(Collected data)
★ ★ ★ ★

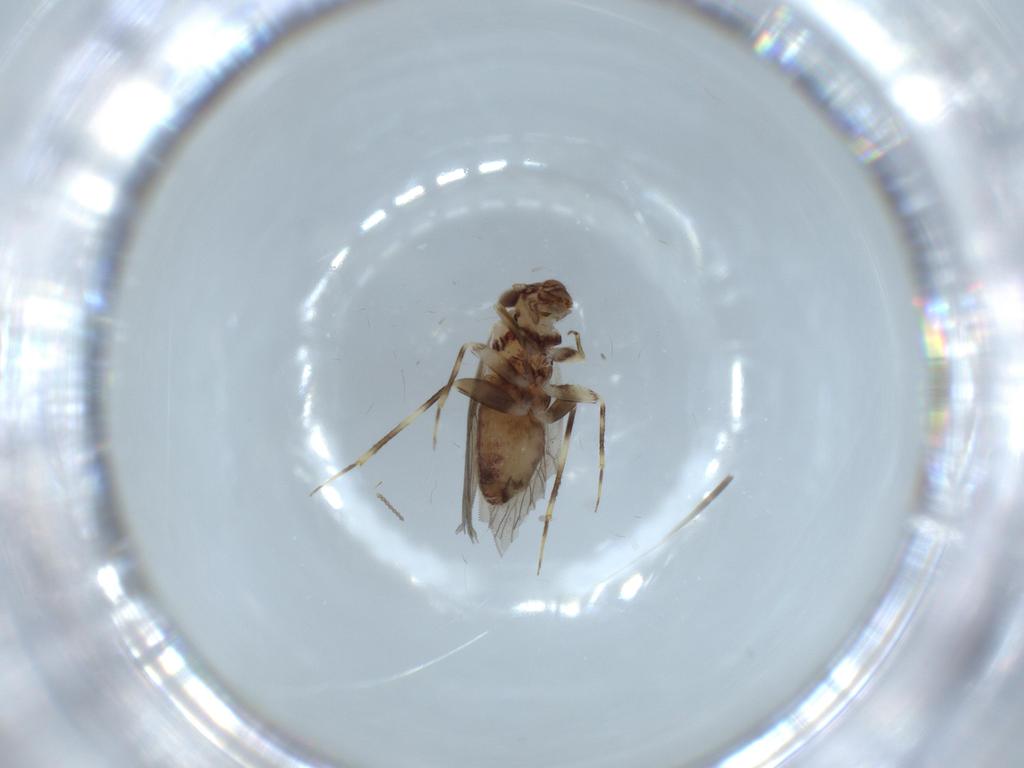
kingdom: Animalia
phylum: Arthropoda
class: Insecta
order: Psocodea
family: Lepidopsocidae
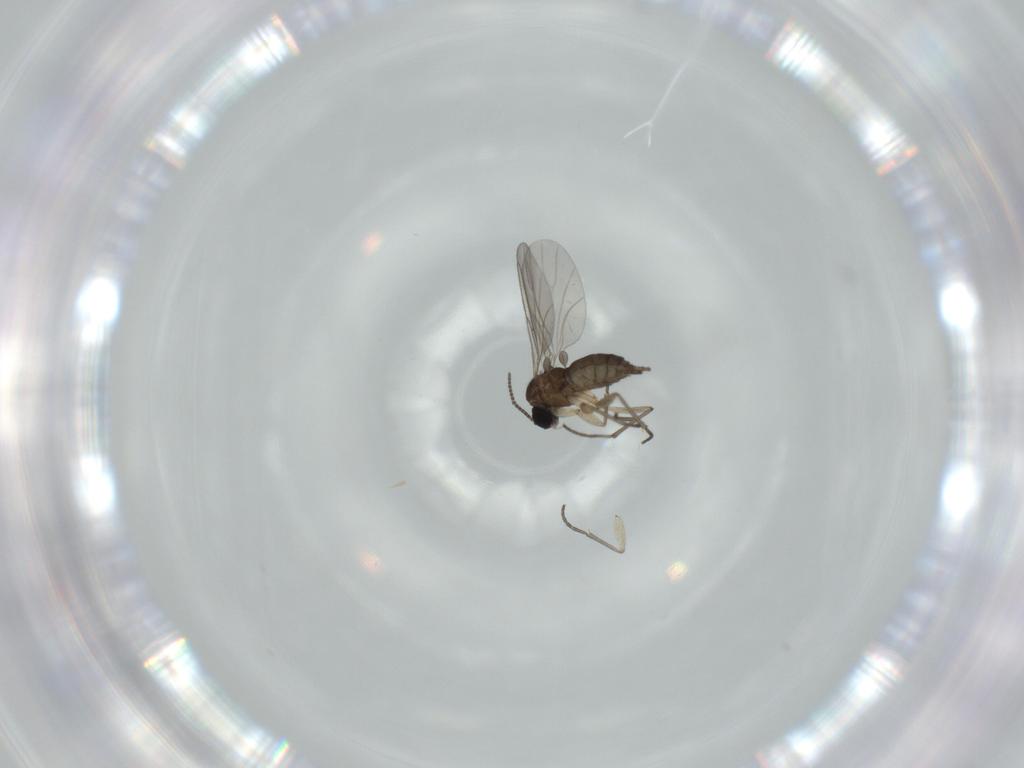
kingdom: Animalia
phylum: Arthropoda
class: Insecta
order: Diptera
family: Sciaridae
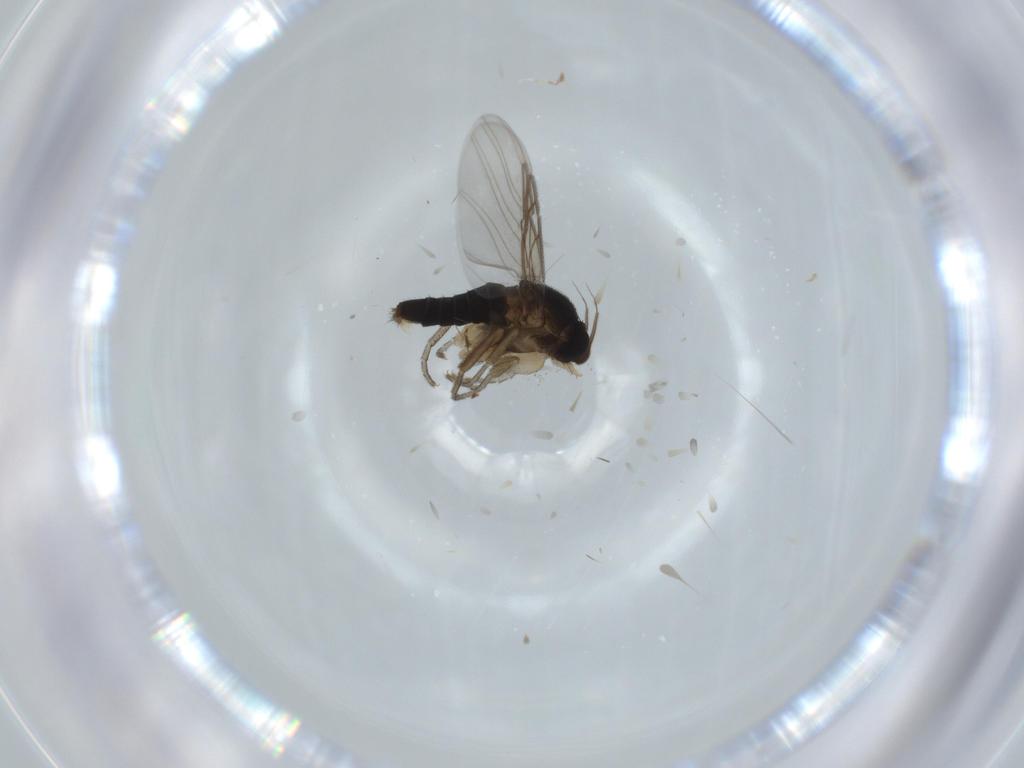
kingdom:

★ ★ ★ ★

PROBLEM STATEMENT:
Repeat the text lines of every entry above word for word, and leave the pictures out of your answer.

SOLUTION:
kingdom: Animalia
phylum: Arthropoda
class: Insecta
order: Psocodea
family: Lepidopsocidae
kingdom: Animalia
phylum: Arthropoda
class: Insecta
order: Diptera
family: Sciaridae
kingdom:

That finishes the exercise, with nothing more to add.